Dewan Perwakilan Daerah (DPD) RI baru-baru ini mengumumkan hasil inspeksi mendadak yang mereka lakukan terhadap proyek strategis nasional (PSN) di Pantai Indak Kapuk (PIK) 2, Tangerang Utara, Banten. Inspeksi yang berlangsung pada Sabtu (7/12) tersebut dipimpin oleh Wakil Ketua DPD, Yorrys Raweyai, sebagai tindak lanjut dari pertemuannya dengan Asosiasi Pemerintah Desa (APDESI) pada 25 November lalu. Dalam pernyataan tertulisnya pada Rabu (11/12), Yorrys menyatakan bahwa tidak ada masalah yang ditemukan dalam pelaksanaan PSN PIK 2. Ia juga menegaskan bahwa masyarakat sekitar lokasi proyek mendukung penuh pelaksanaan proyek tersebut.
Yorrys menjelaskan bahwa PSN di Tangerang Utara dan PIK 2 berada di dua lokasi yang berbeda, meskipun keduanya dikelola oleh entitas yang sama, yaitu PT. MIP, anak perusahaan dari Agung Sedayu Group.

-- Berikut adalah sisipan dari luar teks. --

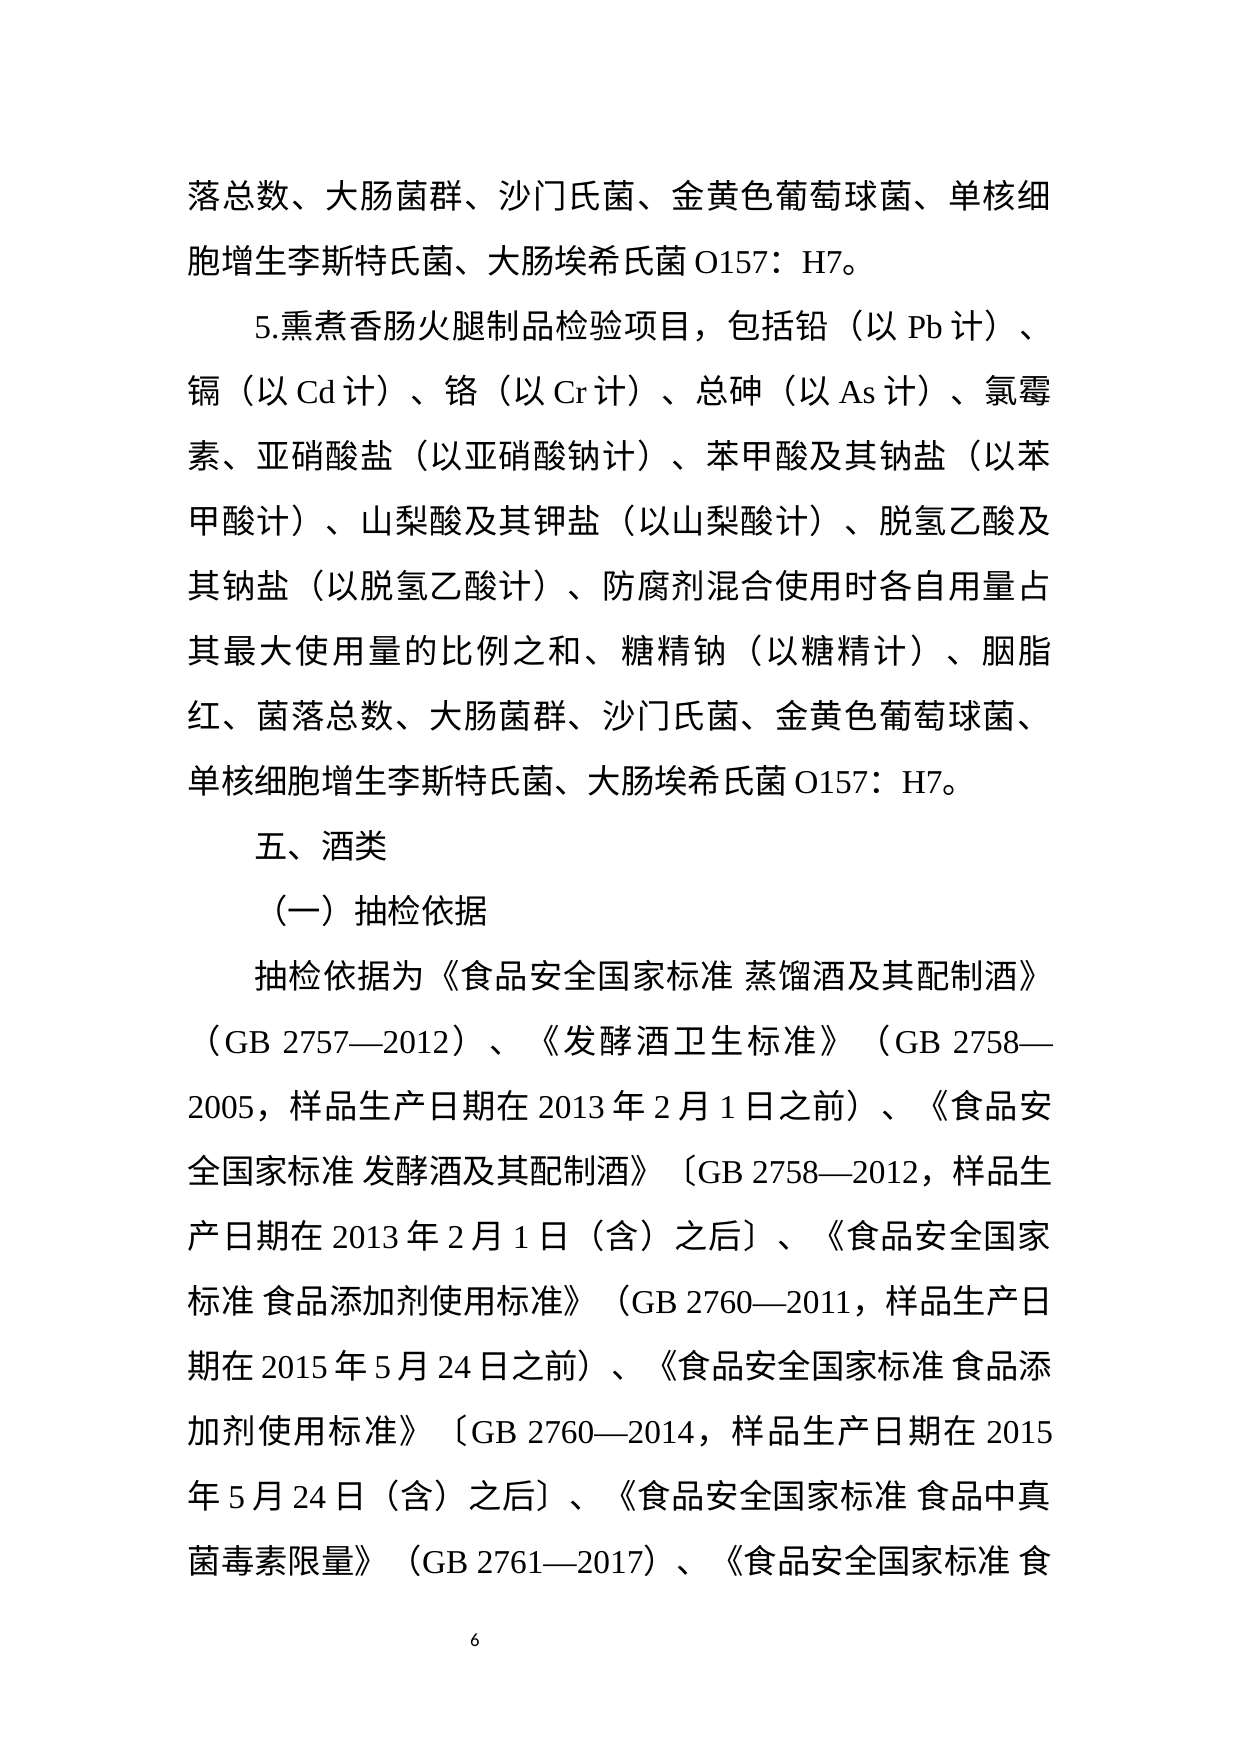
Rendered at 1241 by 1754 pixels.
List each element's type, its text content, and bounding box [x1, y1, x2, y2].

text （一）抽检依据 [187, 877, 1053, 942]
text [187, 942, 1053, 1592]
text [187, 162, 1053, 292]
text 五、酒类 [187, 812, 1053, 877]
text 5.熏煮香肠火腿制品检验项目，包括铅（以Pb计）、镉（以Cd计）、铬（以Cr计）、总砷（以As计）、氯霉素、亚硝酸盐（以亚硝酸钠计）、苯甲酸及其钠盐（以苯甲酸计）、山梨酸及其钾盐（以山梨酸计）、脱氢乙酸及其钠盐（以脱氢乙酸计）、防腐剂混合使用时各自用量占其最大使用量的比例之和、糖精钠（以糖精计）、胭脂红、菌落总数、大肠菌群、沙门氏菌、金黄色葡萄球菌、单核细胞增生李斯特氏菌、大肠埃希氏菌O157：H7。 [187, 292, 1053, 812]
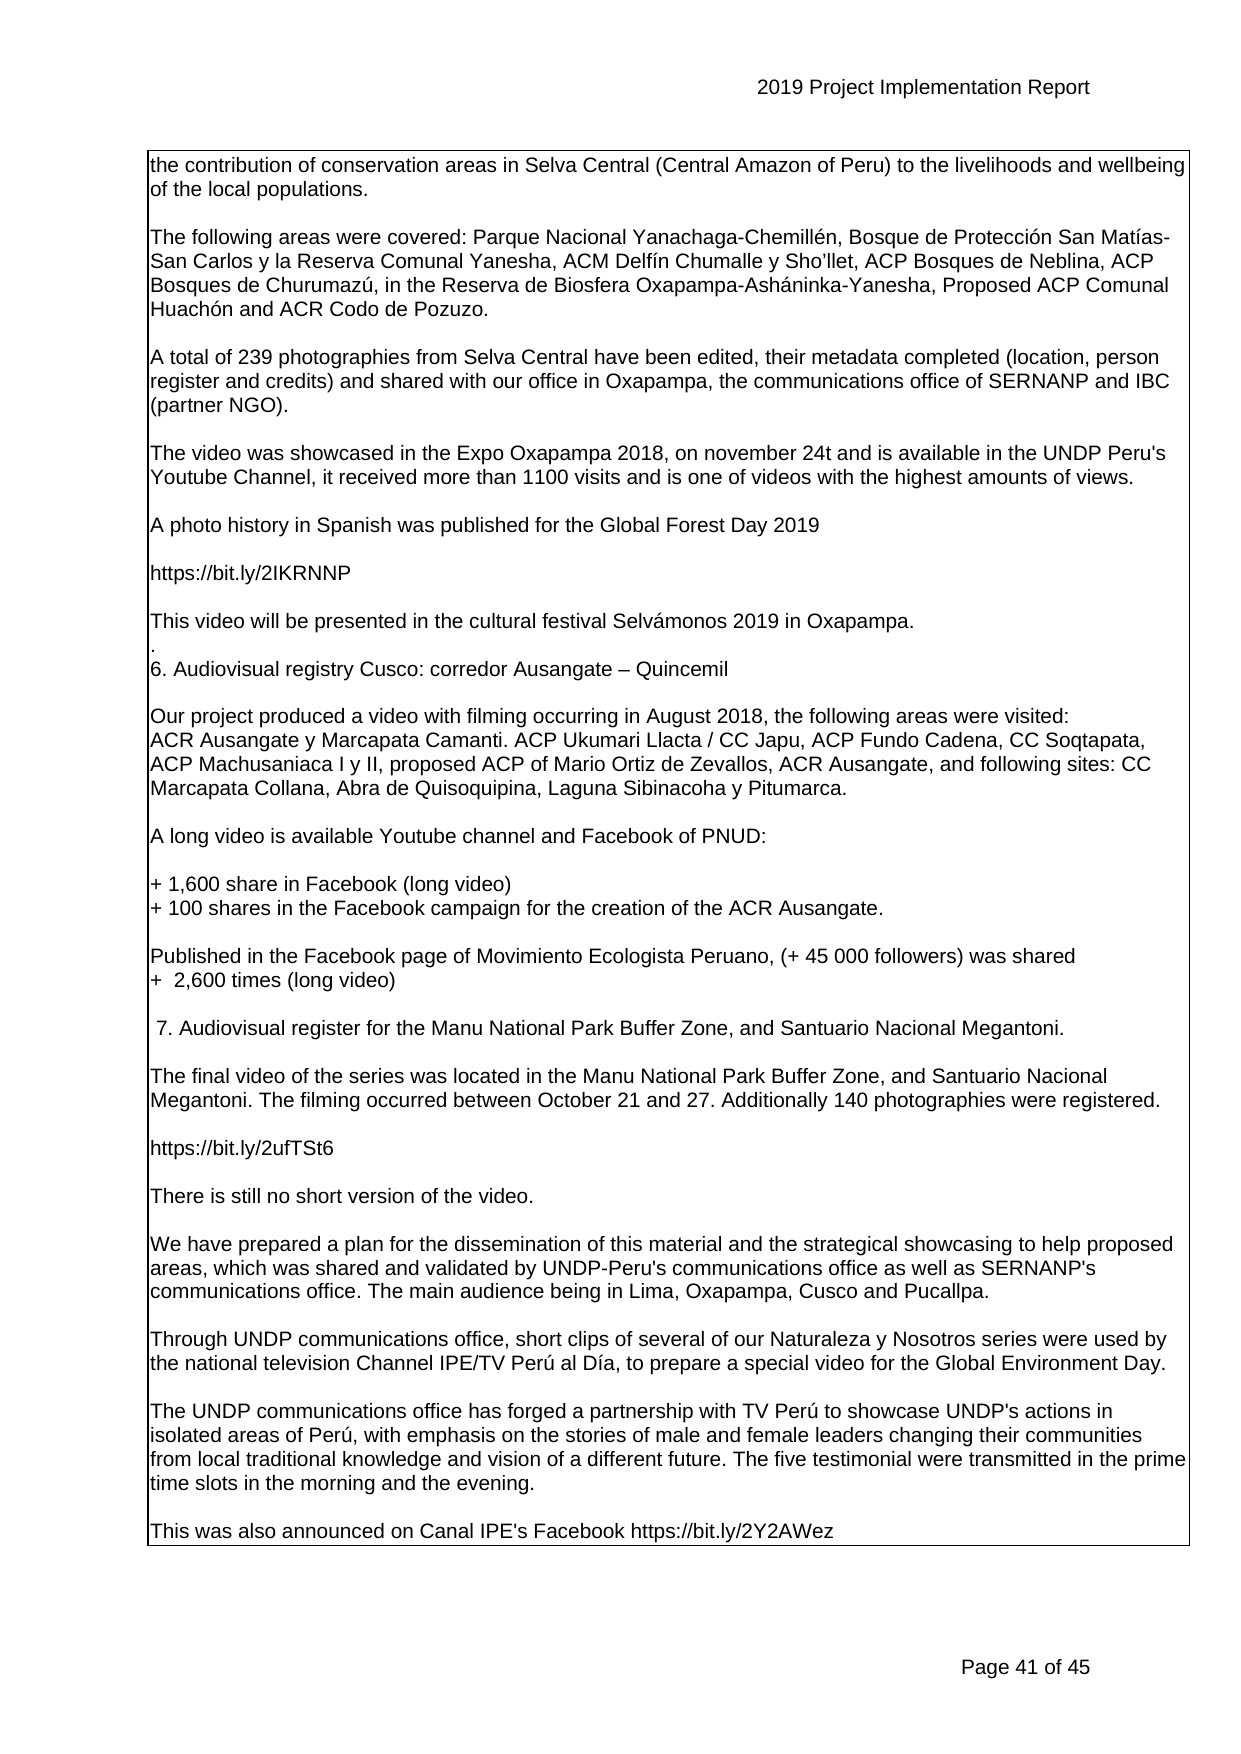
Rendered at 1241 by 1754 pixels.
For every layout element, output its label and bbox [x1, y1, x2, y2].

table_cell [149, 151, 1189, 1545]
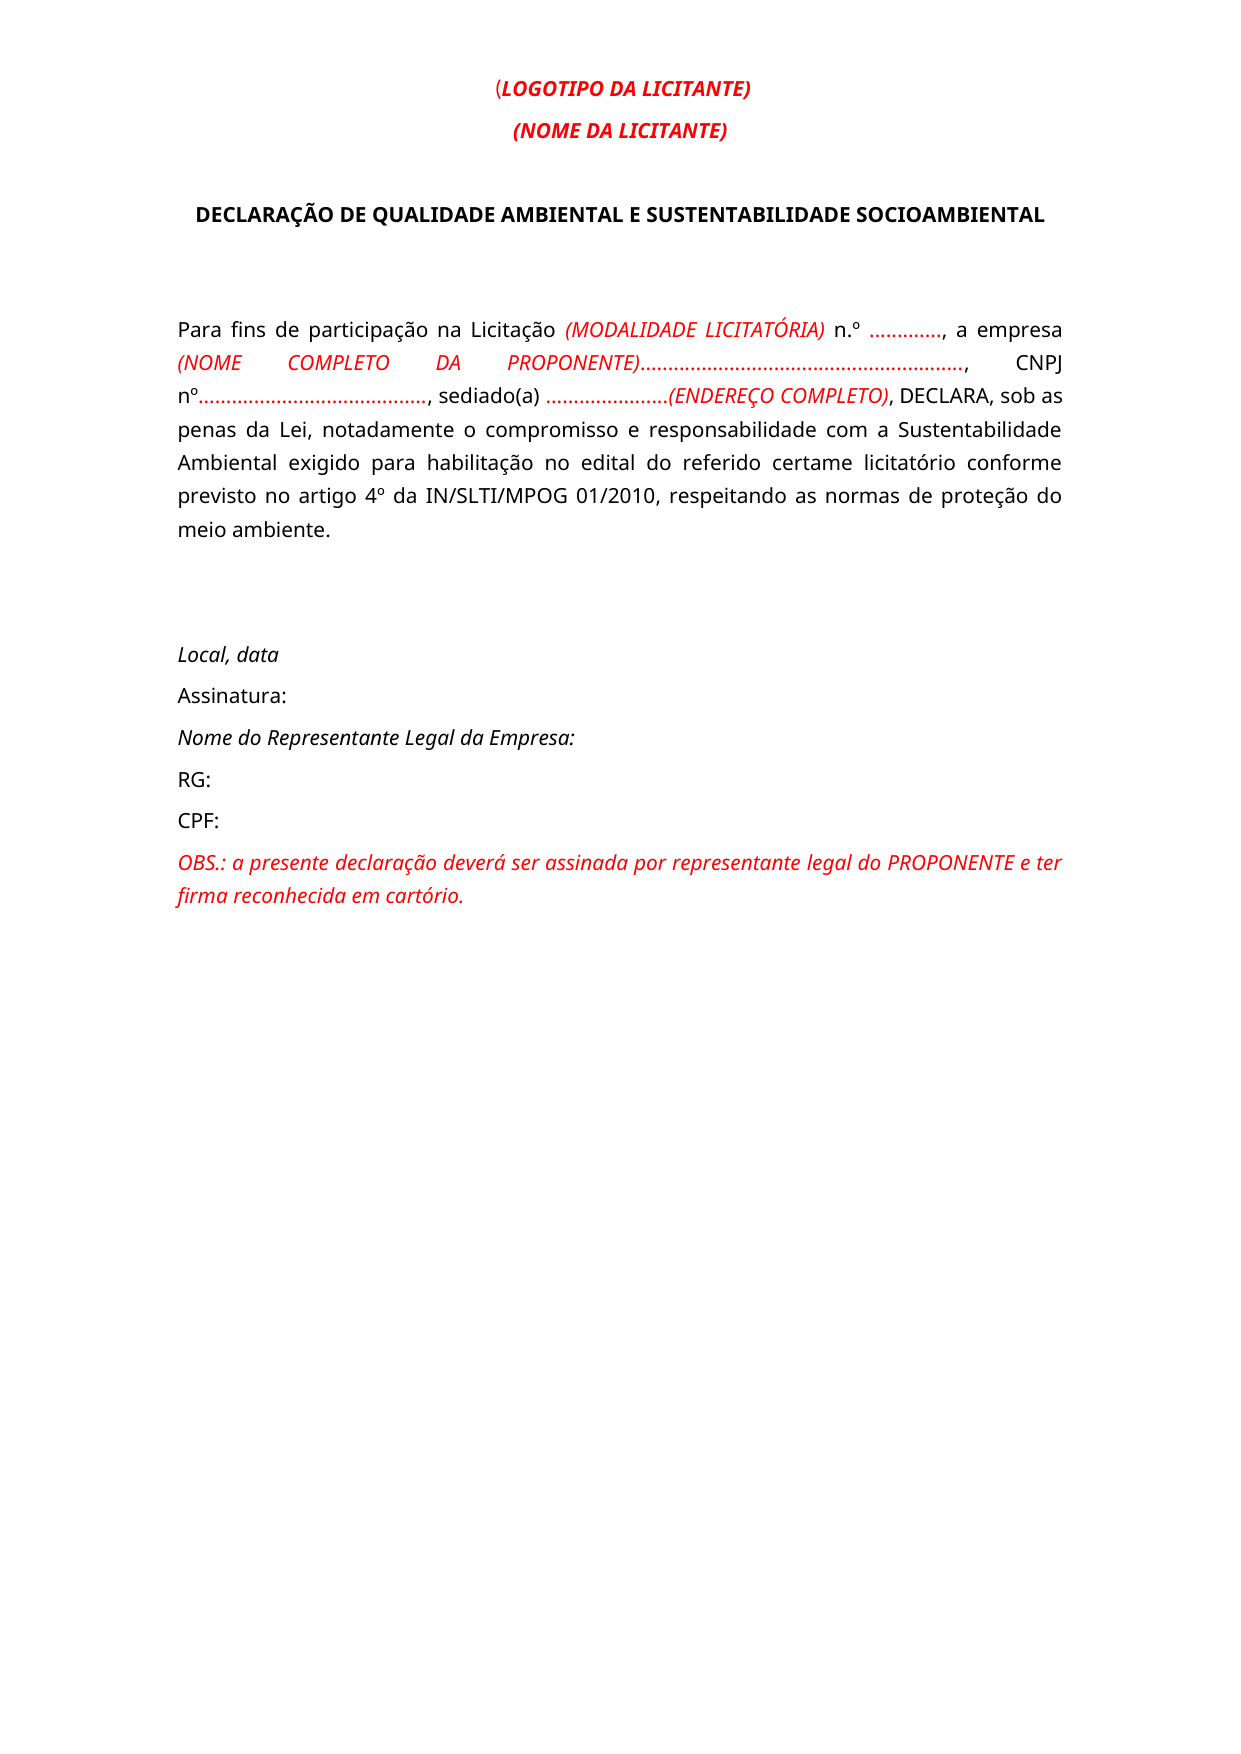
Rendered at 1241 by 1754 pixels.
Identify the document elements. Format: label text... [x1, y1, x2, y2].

text Nome do Representante Legal da Empresa: [177, 719, 1063, 752]
text CPF: [177, 802, 1063, 836]
text Local, data [177, 636, 1063, 669]
text Assinatura: [177, 677, 1063, 711]
text Para fins de participação na Licitação (MODALIDADE LICITATÓRIA) n.º ............., a empresa (NOME COMPLETO DA PROPONENTE).........................................................., CNPJ nº........................................., sediado(a) ......................(ENDEREÇO COMPLETO), DECLARA, sob as penas da Lei, notadamente o compromisso e responsabilidade com a Sustentabilidade Ambiental exigido para habilitação no edital do referido certame licitatório conforme previsto no artigo 4º da IN/SLTI/MPOG 01/2010, respeitando as normas de proteção do meio ambiente. [177, 311, 1063, 544]
text OBS.: a presente declaração deverá ser assinada por representante legal do PROPONENTE e ter firma reconhecida em cartório. [177, 844, 1063, 911]
text RG: [177, 761, 1063, 794]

“Ada perbedaan dalam penafsiran antara proyek PIK dan PSN. PIK adalah usaha bisnis, sementara PSN berada di luar PIK,” jelas Yorrys.
Lokasi PSN merupakan tanah milik negara yang dikelola oleh Perhutani. Sebelumnya, masyarakat setempat memanfaatkan lahan tersebut untuk tambak. Namun, setelah ditetapkan sebagai PSN pada Maret 2024, pengembang memberikan kompensasi berupa uang kerahiman kepada masyarakat. Mereka juga diizinkan untuk tetap mengelola lahan tersebut hingga pembangunan PSN dimulai.
“Sebagai bagian dari tanggung jawab sosial perusahaan (CSR), masyarakat diperbolehkan mengelola lahan tanpa biaya hingga proses pembangunan dimulai,” tambah Yorrys.
Sebagai bagian dari PSN, pemerintah meminta pengembang untuk merehabilitasi hutan mangrove yang kini hanya tersisa sekitar 91 hektare dari semula 500 hektare. Sisanya dapat dimanfaatkan untuk pembangunan fasilitas lain sesuai dengan tugas pengembang, terutama di sektor pariwisata.
“Kami merekomendasikan agar proyek strategis nasional ini didukung sepenuhnya,” ujar Yorrys.
Meskipun mendapat dukungan dari DPD, PSN PIK 2 tidak luput dari kontroversi. Sebuah video yang menunjukkan bentrokan antara warga dan kendaraan truk proyek sempat beredar, menimbulkan perhatian publik. Aktivis Said Didu juga dilaporkan ke polisi setelah melontarkan kritik keras terhadap proyek ini. Laporan tersebut diajukan oleh Kepala Asosiasi Pemerintahan Desa Indonesia (APDESI) Kabupaten Tangerang, Maskota.
Sekretaris PCNU Kabupaten Tangerang, Muhamad Qustulani, mengungkapkan bahwa proyek ini memiliki beberapa dampak terhadap masyarakat, termasuk hak properti, hak ekonomi, hak lingkungan, dan hak budaya. Menurut Gus Fani, kurangnya informasi yang jelas menyebabkan beberapa oknum memanfaatkan situasi untuk keuntungan pribadi, merugikan masyarakat dan menimbulkan rasa ketidakpercayaan.
Proyek strategis nasional di PIK 2 menunjukkan pentingnya transparansi dan komunikasi yang baik antara pemerintah, pengembang, dan masyarakat. Dengan dukungan yang tepat dan penanganan isu-isu sosial yang bijaksana, diharapkan proyek ini dapat memberikan manfaat maksimal bagi semua pihak yang terlibat.